WHAT THE TASK REQUIRES
From the line with "Ωράριο Πολεοδομίας για το κοινό" to the line with "здесь. Цены,отношение к раб" in the listing, swap "Сергей" for "Андрей" and write those lines out again with nothing else changed. Leave the pictures out of your answer.

AVAILABLE DATA
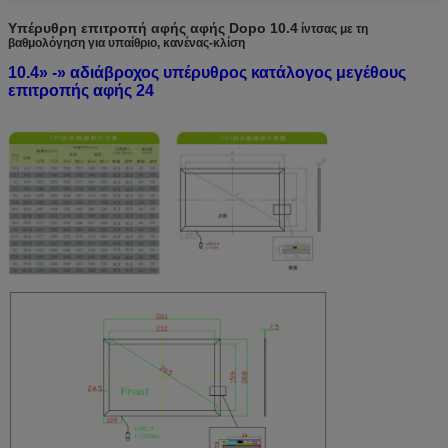
Υπέρυθρη επιτροπή αφής αφής Dopo 10.4
ίντσας με τη
βαθμολόγηση για υπαίθριο, κανένας-κλίση
10.4» -» αδιάβροχος υπέρυθρος κατάλογος μεγέθους
επιτροπής αφής 24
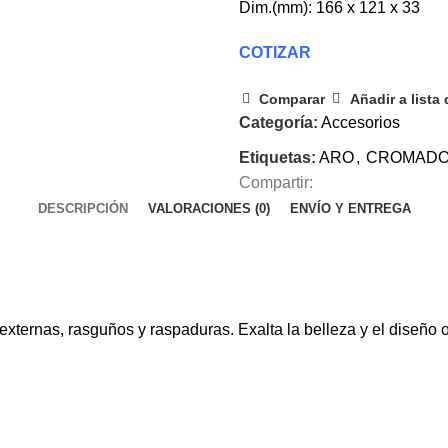
Dim.(mm): 166 x 121 x 33
COTIZAR
Comparar
Añadir a lista
Categoría:
Accesorios
Etiquetas:
ARO
,
CROMAD
Compartir:
DESCRIPCIÓN
VALORACIONES (0)
ENVÍO Y ENTREGA
externas, rasguños y raspaduras. Exalta la belleza y el diseño o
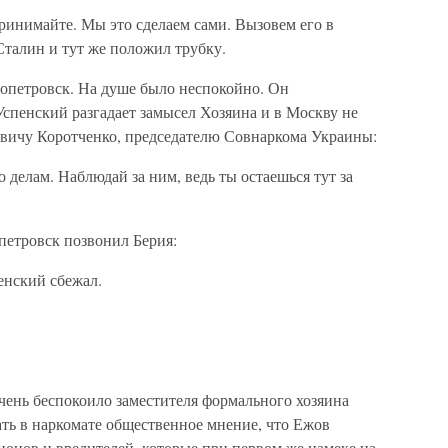
ринимайте. Мы это сделаем сами. Вызовем его в
Сталин и тут же положил трубку.
ропетровск. На душе было неспокойно. Он
спенский разгадает замысел Хозяина и в Москву не
евичу Коротченко, председателю Совнаркома Украины:
делам. Наблюдай за ним, ведь ты остаешься тут за
етровск позвонил Берия:
енский сбежал.
чень беспокоило заместителя формального хозяина
ть в наркомате общественное мнение, что Ежов
ионов и вредителей, которые при первом же намеке на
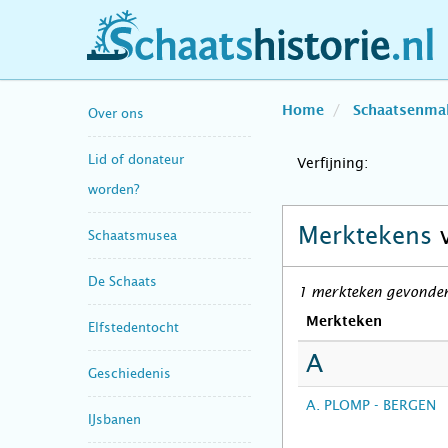
schaatshistorie.nl
Home
Schaatsenma
Over ons
Lid of donateur
Verfijning:
worden?
Merktekens
Schaatsmusea
De Schaats
1 merkteken gevonden
Merkteken
Elfstedentocht
A
Geschiedenis
A. PLOMP - BERGEN
IJsbanen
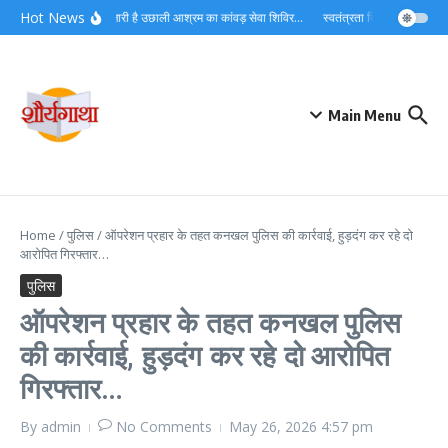
Skip to content
Hot News
लगातार जारी है उछाली आश्रम का कांवड़ सेवा शिविर…
स्वतंत्रता दिवस को देशभक्ति औ
Main Menu
Home
/
पुलिस
/
ऑपरेशन प्रहार के तहत कनखल पुलिस की कार्रवाई, हुड़दंग कर रहे दो
आरोपित गिरफ्तार…
पुलिस
ऑपरेशन प्रहार के तहत कनखल पुलिस
की कार्रवाई, हुड़दंग कर रहे दो आरोपित
गिरफ्तार…
By
admin
No Comments
May 26, 2026
4:57 pm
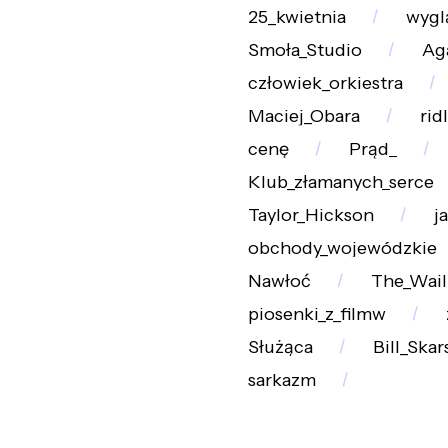
25_kwietnia
wygl
Smoła_Studio
Ag
człowiek_orkiestra
Maciej_Obara
rid
cenę
Prąd_
Klub_złamanych_serce
Taylor_Hickson
j
obchody_wojewódzkie
Nawłoć
The_Wail
piosenki_z_filmw
Służąca
Bill_Skar
sarkazm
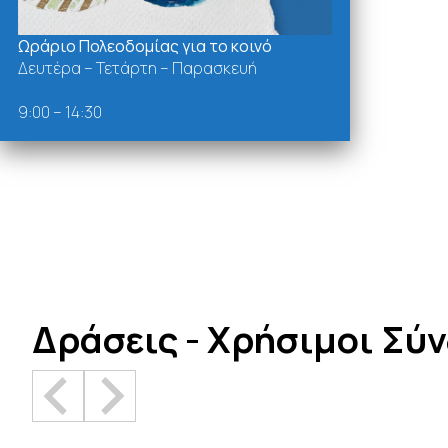
Ωράριο Πολεοδομίας για το κοινό
Δευτέρα – Τετάρτη – Παρασκευή
9:00 – 14:30
Δράσεις - Χρήσιμοι Σύ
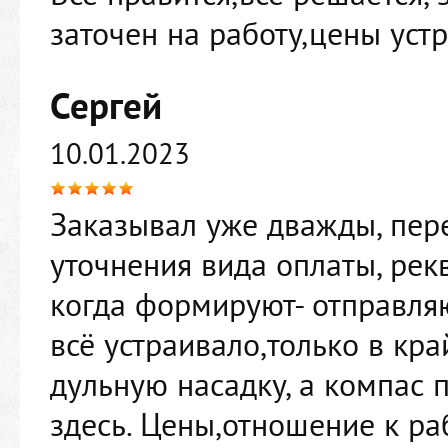
заточен на работу,цены уст
Сергей
10.01.2023
Заказывал уже дважды, пере
уточнения вида оплаты, рек
когда формируют- отправляю
всё устраивало,только в кр
дульную насадку, а компас 
здесь. Цены,отношение к раб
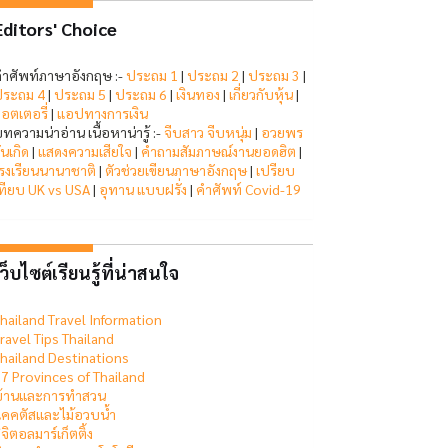
Editors' Choice
ำศัพท์ภาษาอังกฤษ :-
ประถม 1
|
ประถม 2
|
ประถม 3
|
ระถม 4
|
ประถม 5
|
ประถม 6
|
เงินทอง
|
เกี่ยวกับหุ้น
|
อตเตอรี่
|
แอปทางการเงิน
ทความน่าอ่าน เนื้อหาน่ารู้ :-
จีบสาว จีบหนุ่ม
|
อวยพร
ันเกิด
|
แสดงความเสียใจ
|
คำถามสัมภาษณ์งานยอดฮิต
|
รงเรียนนานาชาติ
|
ตัวช่วยเขียนภาษาอังกฤษ
|
เปรียบ
ทียบ UK vs USA
|
อุทาน แบบฝรั่ง
|
คำศัพท์ Covid-19
ว็บไซต์เรียนรู้ที่น่าสนใจ
hailand Travel Information
ravel Tips Thailand
hailand Destinations
7 Provinces of Thailand
บ้านและการทำสวน
คคตัสและไม้อวบน้ำ
ิจิตอลมาร์เก็ตติ้ง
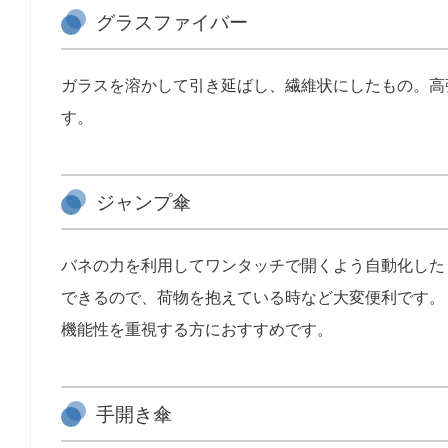
グラスファイバー
ガラスを溶かして引き延ばし、繊維状にしたもの。高
す。
ジャンプ傘
バネの力を利用してワンタッチで開くよう自動化した
できるので、荷物を抱えている時など大変便利です。
機能性を重視する方におすすめです。
手開き傘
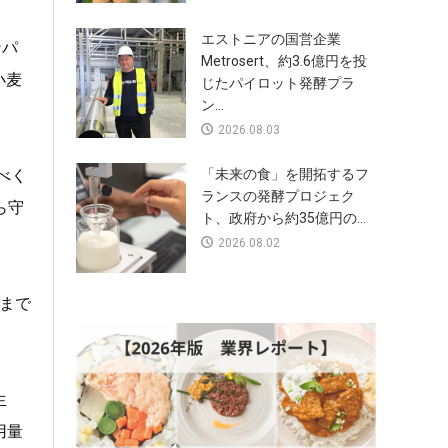
エストニアの国営企業
ンパ
Metrosert、約3.6億円を投
小麦
じたパイロット発酵プラ
ン...
2026.08.03
べく
「未来の食」を開拓するフ
ランスの発酵プロジェク
ら守
ト、政府から約35億円の...
2026.08.02
れまで
生
用量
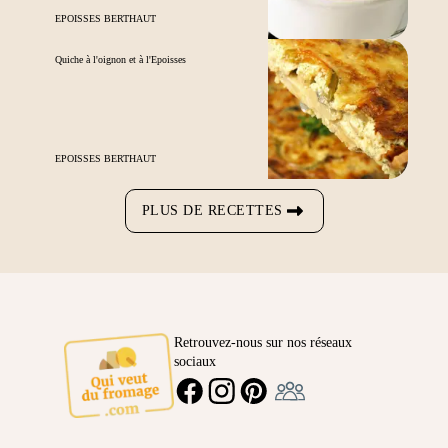
EPOISSES BERTHAUT
Quiche à l'oignon et à l'Epoisses
EPOISSES BERTHAUT
PLUS DE RECETTES
Retrouvez-nous sur nos réseaux
sociaux
Ambassadeur
FACEBOOK
INSTAGRAM
PINTEREST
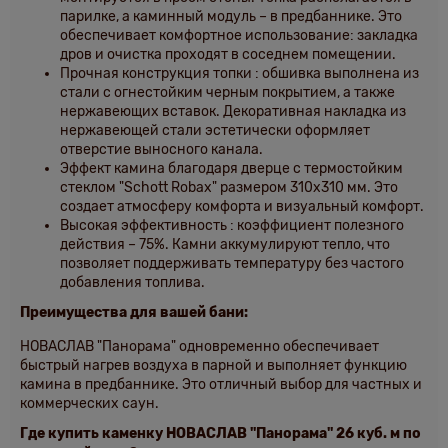
парилке, а каминный модуль – в предбаннике. Это
обеспечивает комфортное использование: закладка
дров и очистка проходят в соседнем помещении.
Прочная конструкция топки
: обшивка выполнена из
стали с огнестойким черным покрытием, а также
нержавеющих вставок. Декоративная накладка из
нержавеющей стали эстетически оформляет
отверстие выносного канала.
Эффект камина
благодаря дверце с термостойким
стеклом "Schott Robax" размером 310х310 мм. Это
создает атмосферу комфорта и визуальный комфорт.
Высокая эффективность
: коэффициент полезного
действия – 75%. Камни аккумулируют тепло, что
позволяет поддерживать температуру без частого
добавления топлива.
Преимущества для вашей бани:
НОВАСЛАВ "Панорама" одновременно обеспечивает
быстрый нагрев воздуха в парной и выполняет функцию
камина в предбаннике. Это отличный выбор для частных и
коммерческих саун.
Где купить каменку НОВАСЛАВ "Панорама" 26 куб. м по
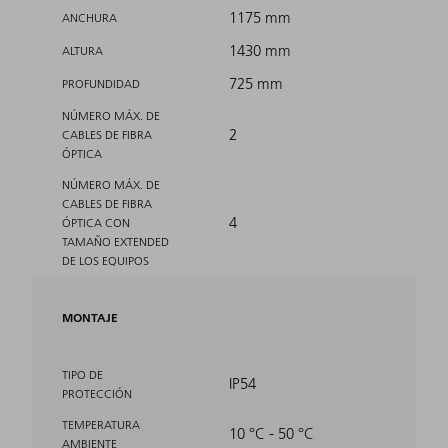
1175 mm
ANCHURA
1430 mm
ALTURA
725 mm
PROFUNDIDAD
NÚMERO MÁX. DE
2
CABLES DE FIBRA
ÓPTICA
NÚMERO MÁX. DE
CABLES DE FIBRA
4
ÓPTICA CON
TAMAÑO EXTENDED
DE LOS EQUIPOS
MONTAJE
TIPO DE
IP54
PROTECCIÓN
TEMPERATURA
10 °C - 50 °C
AMBIENTE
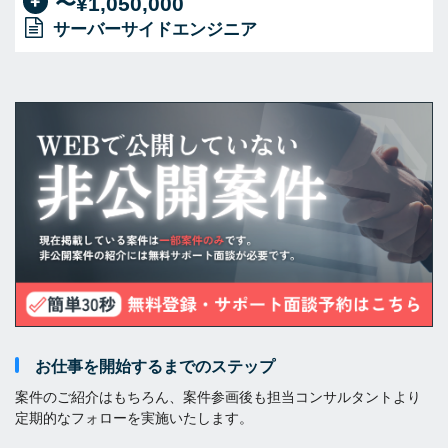
〜¥1,050,000
サーバーサイドエンジニア
お仕事を開始するまでのステップ
案件のご紹介はもちろん、案件参画後も担当コンサルタントより
定期的なフォローを実施いたします。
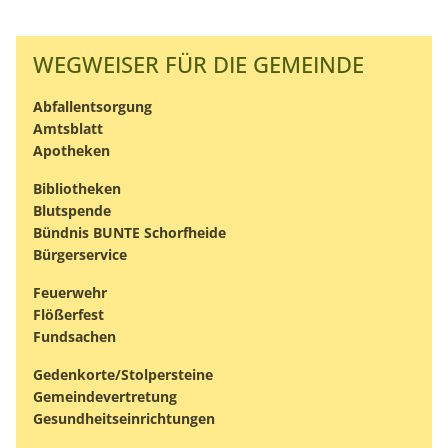
WEGWEISER FÜR DIE GEMEINDE
Abfallentsorgung
Amtsblatt
Apotheken
Bibliotheken
Blutspende
Bündnis BUNTE Schorfheide
Bürgerservice
Feuerwehr
Flößerfest
Fundsachen
Gedenkorte/Stolpersteine
Gemeindevertretung
Gesundheitseinrichtungen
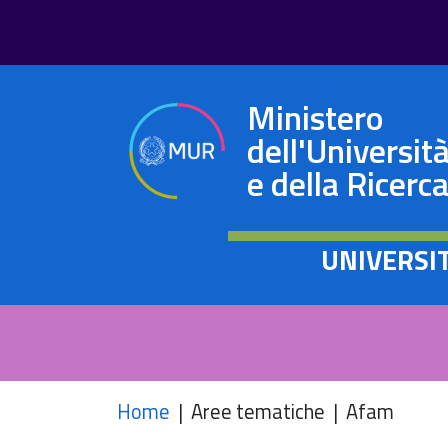
Ministero
dell'Universit
e della Ricerc
UNIVERSI
Home
Aree tematiche
Afam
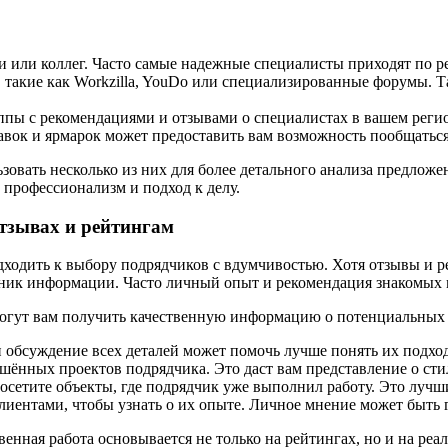
ьи или коллег. Часто самые надежные специалисты приходят по 
такие как Workzilla, YouDo или специализированные форумы. Т
пы с рекомендациями и отзывами о специалистах в вашем реги
вок и ярмарок может предоставить вам возможность пообщаться
вать несколько из них для более детального анализа предложени
 профессионализм и подход к делу.
отзывах и рейтингам
одходить к выбору подрядчиков с вдумчивостью. Хотя отзывы и 
очник информации. Часто личный опыт и рекомендация знакомых 
могут вам получить качественную информацию о потенциальных 
 обсуждение всех деталей может помочь лучше понять их подхо
ённых проектов подрядчика. Это даст вам представление о стил
осетите объекты, где подрядчик уже выполнил работу. Это лучш
иентами, чтобы узнать о их опыте. Личное мнение может быть 
енная работа основывается не только на рейтингах, но и на ре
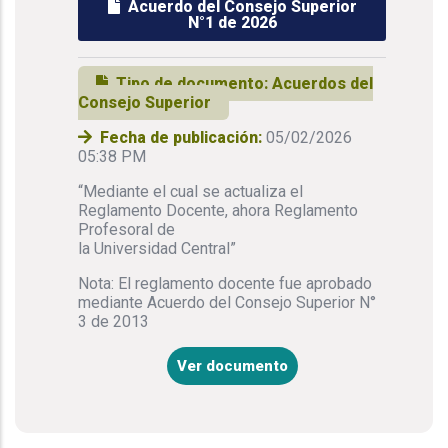
Acuerdo del Consejo Superior
N°1 de 2026
Tipo de documento:
Acuerdos del
Consejo Superior
Fecha de publicación:
05/02/2026
05:38 PM
“Mediante el cual se actualiza el
Reglamento Docente, ahora Reglamento
Profesoral de
la Universidad Central”
Nota: El reglamento docente fue aprobado
mediante Acuerdo del Consejo Superior N°
3 de 2013
Ver documento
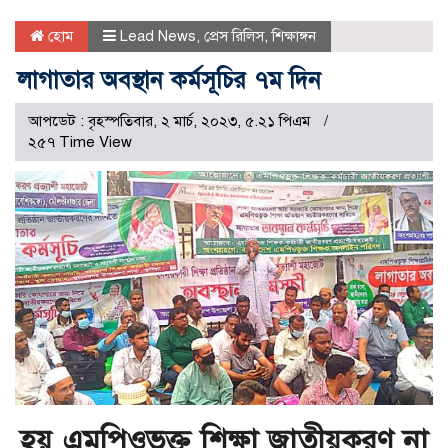
হোম
Lead News
,
প্রেস রিলিস
,
শিক্ষাঙ্গন
লাগাতার অবস্থান কর্মসূচির ৭ম দিন
আপডেট : বৃহস্পতিবার, ২ মার্চ, ২০২৩, ৫.২১ পিএম
২৫৭ Time View
হয় এমপিওভুক্ত শিক্ষা জাতীয়করণ না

YOUR SOLUTION
Ωράριο Πολεοδομίας για το κοινό
Δευτέρα – Τετάρτη – Παρασκευή
9:00 – 14:30
Δράσεις - Χρήσιμοι Σύ
заточен на работу,цены уст
Андрей
10.01.2023
Заказывал уже дважды, пере
уточнения вида оплаты, рек
когда формируют- отправляю
всё устраивало,только в кр
дульную насадку, а компас 
здесь. Цены,отношение к раб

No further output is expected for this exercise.